In der Planung ist der Ersatz der Tranche 1-Eurofighter durch 38 Neubauten mit dem Phased Array Radar (AESA) E-Scan Mk 1. Im Projekt Quadriga sollen sieben Zweisitzer und 26 Einsitzer beschafft werden, mit einer Option auf fünf weitere Einsitzer. Eine Entscheidung mit Bereitstellung der Finanzmittel wird im dritten Quartal 2020 erwartet.

Erstflug Eurofighter in Kuwait-Konfiguration

Am 23. Dezember 2019 hat im Flugerprobungszentrum der Leonardo Aircraft Division in Turin-Caselle das erste instrumentierte Serienflugzeug (ISPA 6) mit der Konfiguration der kuwaitischen Luftwaffe erfolgreich seinen Erstflug absolviert.

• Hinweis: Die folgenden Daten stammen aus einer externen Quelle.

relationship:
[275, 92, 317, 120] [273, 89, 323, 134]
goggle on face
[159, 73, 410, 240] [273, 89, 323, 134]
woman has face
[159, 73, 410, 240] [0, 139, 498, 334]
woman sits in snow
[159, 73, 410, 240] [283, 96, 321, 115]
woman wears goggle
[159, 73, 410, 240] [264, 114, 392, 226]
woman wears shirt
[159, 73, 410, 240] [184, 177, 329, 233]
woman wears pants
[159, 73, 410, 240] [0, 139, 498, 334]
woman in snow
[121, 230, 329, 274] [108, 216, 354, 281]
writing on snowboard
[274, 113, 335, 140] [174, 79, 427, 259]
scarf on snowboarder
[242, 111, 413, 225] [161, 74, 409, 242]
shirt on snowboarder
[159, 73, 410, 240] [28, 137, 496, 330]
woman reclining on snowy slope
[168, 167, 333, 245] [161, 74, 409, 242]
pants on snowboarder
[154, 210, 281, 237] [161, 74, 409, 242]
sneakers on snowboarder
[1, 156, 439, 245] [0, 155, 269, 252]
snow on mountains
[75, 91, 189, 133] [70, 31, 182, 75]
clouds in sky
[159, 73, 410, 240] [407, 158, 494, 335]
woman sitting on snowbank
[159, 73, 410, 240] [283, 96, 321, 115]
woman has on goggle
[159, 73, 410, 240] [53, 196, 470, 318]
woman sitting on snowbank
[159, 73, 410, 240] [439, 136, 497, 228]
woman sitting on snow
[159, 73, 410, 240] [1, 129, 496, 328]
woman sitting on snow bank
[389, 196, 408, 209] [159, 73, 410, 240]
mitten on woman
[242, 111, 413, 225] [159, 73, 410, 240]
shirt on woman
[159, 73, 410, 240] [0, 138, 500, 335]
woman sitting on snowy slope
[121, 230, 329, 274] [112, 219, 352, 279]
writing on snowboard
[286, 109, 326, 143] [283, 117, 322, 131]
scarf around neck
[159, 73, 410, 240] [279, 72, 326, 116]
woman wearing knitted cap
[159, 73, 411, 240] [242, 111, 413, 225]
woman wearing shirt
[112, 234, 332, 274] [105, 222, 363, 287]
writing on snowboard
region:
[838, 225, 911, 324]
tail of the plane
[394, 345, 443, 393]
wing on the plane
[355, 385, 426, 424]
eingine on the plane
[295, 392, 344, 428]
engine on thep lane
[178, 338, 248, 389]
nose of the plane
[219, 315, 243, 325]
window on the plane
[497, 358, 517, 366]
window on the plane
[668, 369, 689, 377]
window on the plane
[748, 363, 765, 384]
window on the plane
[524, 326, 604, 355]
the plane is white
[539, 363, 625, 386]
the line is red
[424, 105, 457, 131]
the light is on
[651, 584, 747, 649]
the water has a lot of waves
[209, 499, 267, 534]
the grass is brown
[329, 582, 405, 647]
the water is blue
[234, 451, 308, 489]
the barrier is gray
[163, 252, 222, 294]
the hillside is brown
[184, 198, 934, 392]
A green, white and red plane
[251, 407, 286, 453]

Der modernste Eurofighter in der Kuwait-Konfiguration (Foto: Eurofighter)

Das Flugzeug ist das erste, das das innovative Captor E-Scan Radar mit der Phasenverbesserung P3Eb fliegt, und ist ein wichtiger Meilenstein für die Indienststellung des Eurofighters beim Staat Kuwait.

2016 hatte Kuwait 28 Eurofighter bestellt und will das Flugzeug 2020 in Dienst stellen.

Das Fähigkeitspaket für Kuwait umfasst die Integration von Storm Shadow und Brimstone und anderen Luft-Boden-Waffen. Darüber hinaus sieht es die Integration eines neuen, fortschrittlichen Laserbebeleuchterpods (Lockheed Martin Sniper Advanced Targeting Pod) vor, der das Eurofighter-Portfolio an zugelassenen Laserpods erweitern wird; die Einführung des DRS-Cubic ACMI P5 Kampftrainingspods und einer verbesserten Navigationshilfe (VOR).